Seasoning for chicken
1 teaspoon thyme
1 teaspoon garlic granules
1 teaspoon smoked paprika
1 teaspoon sweet paprika
1 teaspoon chili powder
1/2 teaspoon dried cayenne pepper
salt and pepper
3/4 pound thin cut chicken breast
1 tablespoon vegetable oil
1/2 pound jalapeno flavoured cheese
2 small yellow tomatoes, seeded and chopped
1/4 cup chopped red onion
1/2 jalapeno pepper, seeded and finely chopped
2 tablespoons cilantro leaves, optional
1 clove garlic
1/2 lime, zested and juiced
Preheat a large heavy skillet over very high heat. Preheat oven to 450 degrees F.
1. Combine seasoning spices on a plate and coat one side of chicken with it (it’s okay if it gets on both sides). Add oil to pan and cook chicken 2 minutes on each side.
2. Remove chicken from pan and chop. Combine tomatoes, onion, jalapeno and cilantro. Make garlic paste by chopping garlic then mashing it with the flat of your knife and a generous pinch of coarse salt. Add paste to salsa. Add zest and juice of 1/2 lime and mix salsa thoroughly.
3. Scatter chicken, salsa and cheese over pizza dough leaving the edges of the dough clear for the crust. Bake 12 to 15 minutes, until crisp and bubbly-brown on top.
I’m a little (okay…a lot) late to jump on the quinoa bandwagon. I wasn’t interested in eating healthier so this little superfood was never really on my radar as something to try.
My co-worker is a quinoa lover and kept urging me to try it. I caved into the peer pressure.
The first time I tried cooking it, I put in too much water. I still find it more finicky than rice to cook with all those little faux grains sticking everywhere.

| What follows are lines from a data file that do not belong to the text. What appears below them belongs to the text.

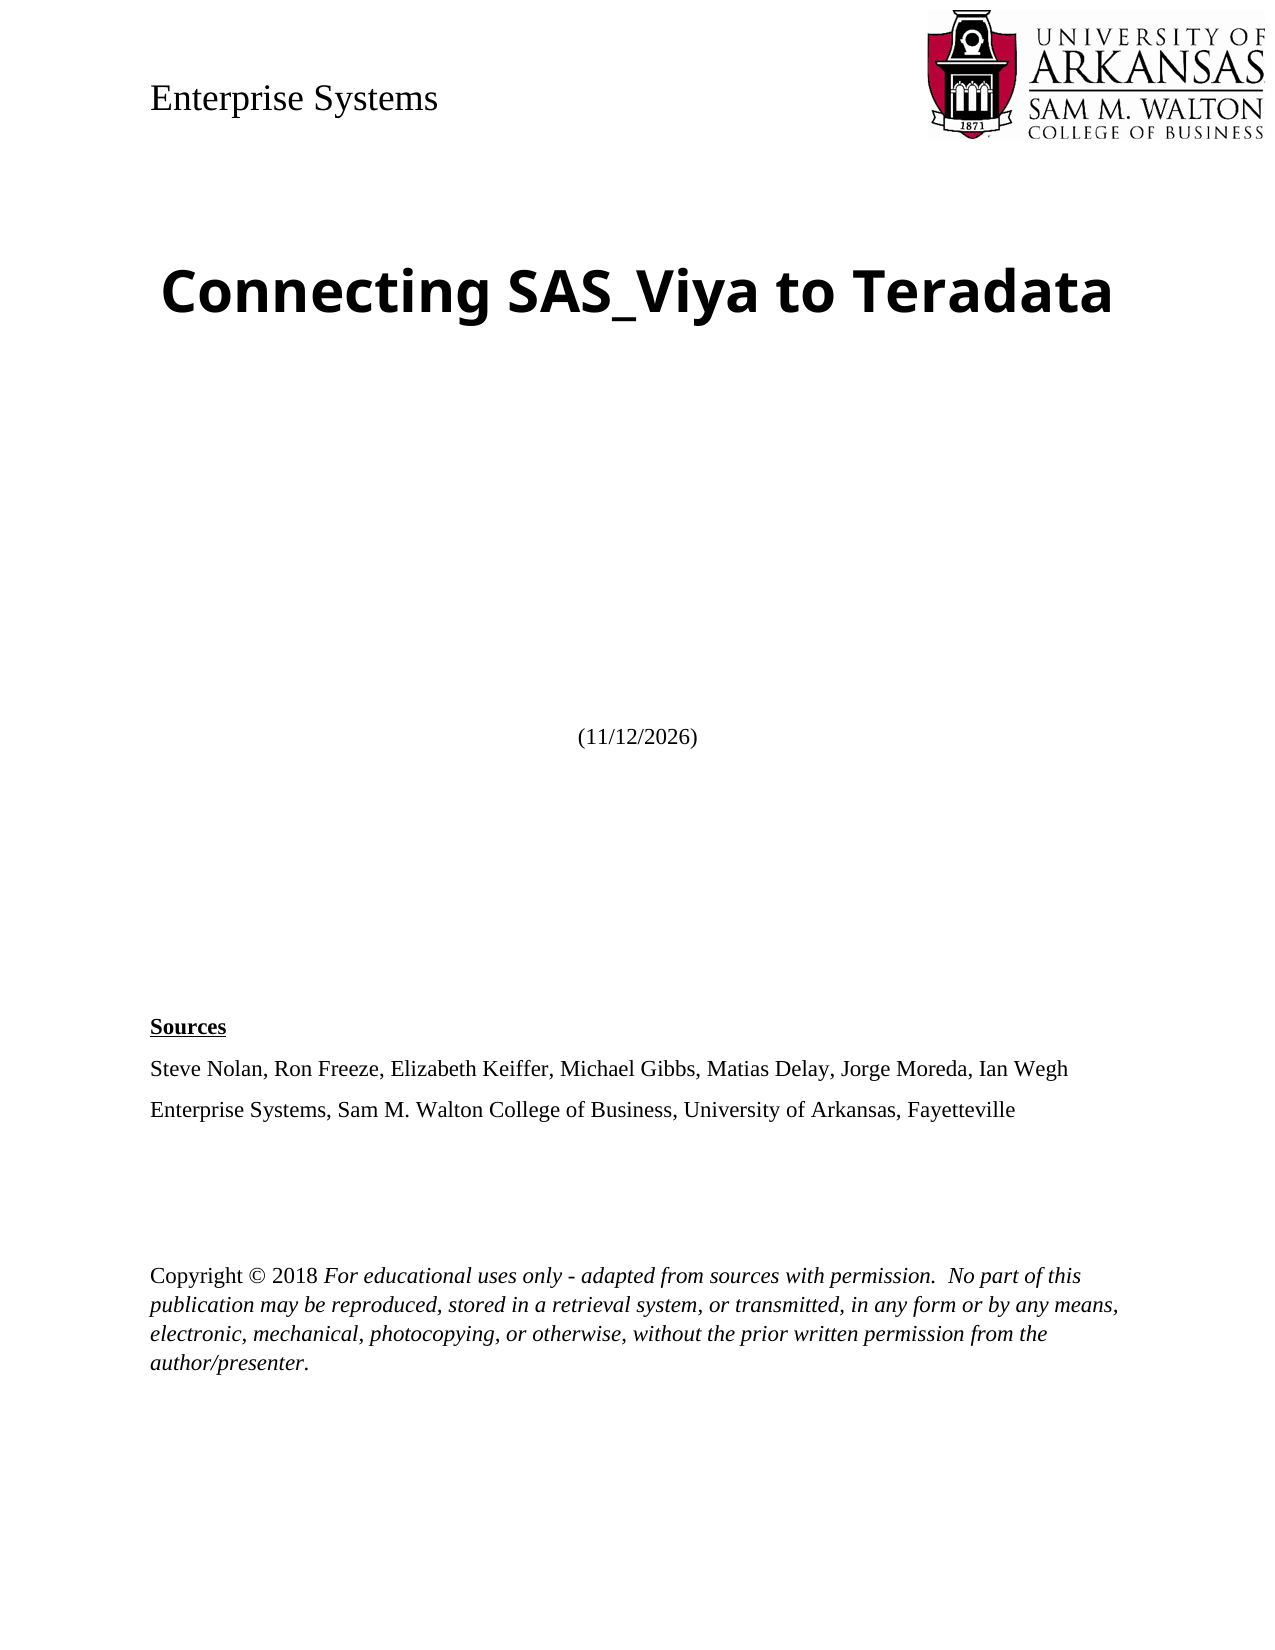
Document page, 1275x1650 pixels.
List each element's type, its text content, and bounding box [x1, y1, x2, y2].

text (3/29/2023) [150, 723, 1125, 749]
text Copyright © 2018 For educational uses only - adapted from sources with permission. No part of this publication may be reproduced, stored in a retrieval system, or transmitted, in any form or by any means, electronic, mechanical, photocopying, or otherwise, without the prior written permission from the author/presenter. [150, 1262, 1125, 1375]
picture [927, 10, 1266, 139]
text Enterprise Systems, Sam M. Walton College of Business, University of Arkansas, Fayetteville [150, 1096, 1125, 1122]
text Sources [150, 1013, 1125, 1039]
text Steve Nolan, Ron Freeze, Elizabeth Keiffer, Michael Gibbs, Matias Delay, Jorge Moreda, Ian Wegh [150, 1054, 1125, 1081]
text Connecting SAS_Viya to Teradata [150, 250, 1125, 329]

I love The Kitchn’s quinoa, black bean and heirloom recipe. It’s become a weekly ritual for me to make this because it was just so simple and flavourful. I love using cherry tomatoes instead of cutting up heirlooms because of the tiny bursts of flavour you get once you bite down on them. If I don’t scarf the entire thing for dinner it makes for a great light but filling lunch.
How do you cook quinoa? I once tried it in the rice cooker to cook it ahead of time and it became mush. What is your favourite quinoa recipe?
I’ve only dabbled a bit in canning. A jam here and there and a batch of salsa. But I am mad for marmalade. I have made marmalade 3 weeks in a row. I think it’s the process of learning and trying to get it down pat that has led to this obsession. To be honest, I don’t even intend to eat all of what I made, I just like making it. If this obsession doesn’t stop soon, I will be a perfect candidate for Intervention and Hoarders.